Kirby chaired the group of OECD experts who, in 1980, drew up the guidelines that formed the basis of our Privacy Act and indeed the privacy codes of most other countries. These laws are rapidly becoming outdated.
One challenge comes from the demands of Artificial Intelligence (AI). Google, for example, is an AI business.
Momentous advances in AI have been enabled only through access to unlimited amounts of data on what humans actually do. This allows computers to mimic these actions through predicting how humans would act in response to any situation. There is a sinister aspect to this technology.
Harvard Professor Shoshana Zuboff has written of the dangers of "Big Brother Capitalism". This turns the famous "unseen hand" of the market, identified by economist Adam Smith, on its head. Instead of millions of consumer choices every day controlling the unknowing market, the market now knows our every move.
We are already familiar with behavioural advertising and Facebook has famously shown it can manipulate news-feeds. Our behaviour clearly can and almost certainly will be manipulated.

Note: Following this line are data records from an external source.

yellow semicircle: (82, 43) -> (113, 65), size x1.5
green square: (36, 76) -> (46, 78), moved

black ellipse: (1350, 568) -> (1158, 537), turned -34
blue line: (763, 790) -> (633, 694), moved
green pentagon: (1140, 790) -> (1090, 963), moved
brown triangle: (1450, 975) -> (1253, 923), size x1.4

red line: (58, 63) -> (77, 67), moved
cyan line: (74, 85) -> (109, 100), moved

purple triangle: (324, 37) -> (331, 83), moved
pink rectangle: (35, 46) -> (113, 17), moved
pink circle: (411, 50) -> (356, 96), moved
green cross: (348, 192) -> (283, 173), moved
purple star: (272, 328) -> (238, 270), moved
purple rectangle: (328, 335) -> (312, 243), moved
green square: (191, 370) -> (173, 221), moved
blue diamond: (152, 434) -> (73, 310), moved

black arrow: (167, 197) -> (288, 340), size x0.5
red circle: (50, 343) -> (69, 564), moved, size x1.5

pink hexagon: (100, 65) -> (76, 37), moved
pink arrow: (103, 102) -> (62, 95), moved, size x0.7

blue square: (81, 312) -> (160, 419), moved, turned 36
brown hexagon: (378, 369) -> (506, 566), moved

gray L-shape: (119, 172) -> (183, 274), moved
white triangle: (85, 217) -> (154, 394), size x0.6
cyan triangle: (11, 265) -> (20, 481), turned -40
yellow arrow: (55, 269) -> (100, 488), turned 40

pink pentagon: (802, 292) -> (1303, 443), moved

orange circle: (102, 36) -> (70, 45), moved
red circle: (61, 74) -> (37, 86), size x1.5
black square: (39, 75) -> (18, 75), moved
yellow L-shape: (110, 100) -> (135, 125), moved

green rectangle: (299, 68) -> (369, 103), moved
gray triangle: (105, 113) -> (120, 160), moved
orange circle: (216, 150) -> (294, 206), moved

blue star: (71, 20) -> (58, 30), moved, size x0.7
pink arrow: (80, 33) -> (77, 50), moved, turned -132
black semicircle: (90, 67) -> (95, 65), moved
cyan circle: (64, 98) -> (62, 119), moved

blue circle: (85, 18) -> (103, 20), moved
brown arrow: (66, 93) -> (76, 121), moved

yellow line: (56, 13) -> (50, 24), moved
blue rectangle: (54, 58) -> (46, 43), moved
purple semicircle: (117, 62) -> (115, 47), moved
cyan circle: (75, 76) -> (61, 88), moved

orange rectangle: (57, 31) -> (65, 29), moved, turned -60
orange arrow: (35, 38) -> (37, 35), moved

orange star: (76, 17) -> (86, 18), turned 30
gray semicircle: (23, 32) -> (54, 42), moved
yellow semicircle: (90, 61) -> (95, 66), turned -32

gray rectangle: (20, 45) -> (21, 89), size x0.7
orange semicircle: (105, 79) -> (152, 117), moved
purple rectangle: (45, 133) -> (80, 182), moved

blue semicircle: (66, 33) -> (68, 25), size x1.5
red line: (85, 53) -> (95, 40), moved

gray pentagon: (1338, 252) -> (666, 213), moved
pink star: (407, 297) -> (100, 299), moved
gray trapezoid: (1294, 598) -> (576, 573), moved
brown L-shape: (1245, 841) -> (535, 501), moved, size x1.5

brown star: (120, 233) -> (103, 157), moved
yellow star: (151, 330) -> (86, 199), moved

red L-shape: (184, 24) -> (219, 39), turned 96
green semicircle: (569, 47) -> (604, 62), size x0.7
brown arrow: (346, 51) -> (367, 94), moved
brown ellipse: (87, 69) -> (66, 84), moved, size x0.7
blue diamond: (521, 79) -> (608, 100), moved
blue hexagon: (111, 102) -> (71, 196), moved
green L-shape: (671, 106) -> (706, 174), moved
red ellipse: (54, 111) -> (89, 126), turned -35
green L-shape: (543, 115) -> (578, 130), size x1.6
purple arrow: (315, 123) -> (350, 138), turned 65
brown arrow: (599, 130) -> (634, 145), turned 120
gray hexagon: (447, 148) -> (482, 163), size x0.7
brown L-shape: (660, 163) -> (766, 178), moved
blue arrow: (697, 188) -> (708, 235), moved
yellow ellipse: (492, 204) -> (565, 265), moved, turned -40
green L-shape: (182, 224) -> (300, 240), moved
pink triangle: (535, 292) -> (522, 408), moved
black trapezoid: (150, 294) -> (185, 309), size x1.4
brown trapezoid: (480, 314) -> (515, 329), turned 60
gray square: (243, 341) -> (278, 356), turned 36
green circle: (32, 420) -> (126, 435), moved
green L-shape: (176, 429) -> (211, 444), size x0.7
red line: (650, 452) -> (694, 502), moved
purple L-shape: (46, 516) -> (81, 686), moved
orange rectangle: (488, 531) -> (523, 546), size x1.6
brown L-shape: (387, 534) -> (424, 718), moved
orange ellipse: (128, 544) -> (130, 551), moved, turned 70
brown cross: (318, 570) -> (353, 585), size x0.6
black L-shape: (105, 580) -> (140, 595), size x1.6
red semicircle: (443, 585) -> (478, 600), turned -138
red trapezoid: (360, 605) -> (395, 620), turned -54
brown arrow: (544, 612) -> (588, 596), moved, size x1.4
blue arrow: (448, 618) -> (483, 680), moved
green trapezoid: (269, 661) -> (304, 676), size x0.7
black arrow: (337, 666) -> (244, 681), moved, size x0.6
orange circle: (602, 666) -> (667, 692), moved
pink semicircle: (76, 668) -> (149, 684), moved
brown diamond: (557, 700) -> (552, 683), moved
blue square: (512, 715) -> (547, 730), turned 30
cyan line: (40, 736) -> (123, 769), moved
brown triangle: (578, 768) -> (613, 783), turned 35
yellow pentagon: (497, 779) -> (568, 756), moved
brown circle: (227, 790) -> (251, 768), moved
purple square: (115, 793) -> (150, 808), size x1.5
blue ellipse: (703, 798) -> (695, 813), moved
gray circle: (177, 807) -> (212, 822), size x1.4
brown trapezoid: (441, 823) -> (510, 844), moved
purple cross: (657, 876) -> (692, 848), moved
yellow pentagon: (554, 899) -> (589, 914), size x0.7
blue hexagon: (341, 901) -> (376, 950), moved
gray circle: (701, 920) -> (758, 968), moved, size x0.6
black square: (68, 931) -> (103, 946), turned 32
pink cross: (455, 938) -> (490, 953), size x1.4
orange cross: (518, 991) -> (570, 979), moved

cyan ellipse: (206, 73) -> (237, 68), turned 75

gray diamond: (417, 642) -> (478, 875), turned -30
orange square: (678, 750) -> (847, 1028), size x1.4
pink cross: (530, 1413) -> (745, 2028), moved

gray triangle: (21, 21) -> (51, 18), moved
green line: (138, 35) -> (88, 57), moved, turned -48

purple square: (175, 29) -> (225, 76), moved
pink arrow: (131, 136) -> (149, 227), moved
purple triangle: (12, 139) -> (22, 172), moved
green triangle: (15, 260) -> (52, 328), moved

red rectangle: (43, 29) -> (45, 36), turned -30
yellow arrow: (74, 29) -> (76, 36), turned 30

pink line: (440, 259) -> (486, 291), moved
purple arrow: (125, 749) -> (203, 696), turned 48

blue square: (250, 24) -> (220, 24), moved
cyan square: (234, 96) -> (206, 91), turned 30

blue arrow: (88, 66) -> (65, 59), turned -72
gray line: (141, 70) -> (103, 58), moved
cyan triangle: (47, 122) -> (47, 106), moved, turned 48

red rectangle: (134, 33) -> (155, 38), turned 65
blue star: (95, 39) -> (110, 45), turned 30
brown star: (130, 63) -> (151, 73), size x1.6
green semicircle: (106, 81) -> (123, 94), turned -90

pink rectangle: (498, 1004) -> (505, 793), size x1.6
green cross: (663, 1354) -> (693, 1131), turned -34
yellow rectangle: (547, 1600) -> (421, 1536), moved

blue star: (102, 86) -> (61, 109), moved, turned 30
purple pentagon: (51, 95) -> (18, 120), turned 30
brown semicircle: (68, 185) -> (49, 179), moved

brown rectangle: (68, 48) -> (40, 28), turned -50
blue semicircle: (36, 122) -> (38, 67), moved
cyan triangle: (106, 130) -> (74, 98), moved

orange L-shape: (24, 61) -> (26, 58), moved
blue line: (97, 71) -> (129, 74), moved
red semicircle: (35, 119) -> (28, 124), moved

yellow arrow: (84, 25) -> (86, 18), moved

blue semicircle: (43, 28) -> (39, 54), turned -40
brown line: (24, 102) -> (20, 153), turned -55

New rules addressing these problems have been drawn up in some countries. One is the idea of privacy by design and default in new technology - meaning genuine privacy safeguards must be factored in at the front-end.
To keep up, when New Zealand reforms its Privacy Act it should seriously consider requiring new technologies to be certified as "privacy-safe" in the same way that electrical devices and cars are certified.
Another idea is data portability - so a person can transfer their online profile between companies. Finally, there is the "right to be forgotten".
To work, however, any regulation needs to be global as no individual country can rein in the likes of Facebook or Google. This was recognised by the OECD when drawing up its rules in 1980, but of course these rules did not anticipate the Internet.
The architects of these rules, led by Kirby, were influenced by fundamental human values such as autonomy and free will. And we still hold dear these values: the right to make choices, to determine how we live - as long as we do not hurt others - and to make mistakes. Take these things away and we become just cogs in the machine.
It is up to privacy scholars around the world to come up with solutions that allow technological progress to take place, but not at the expense of our humanity.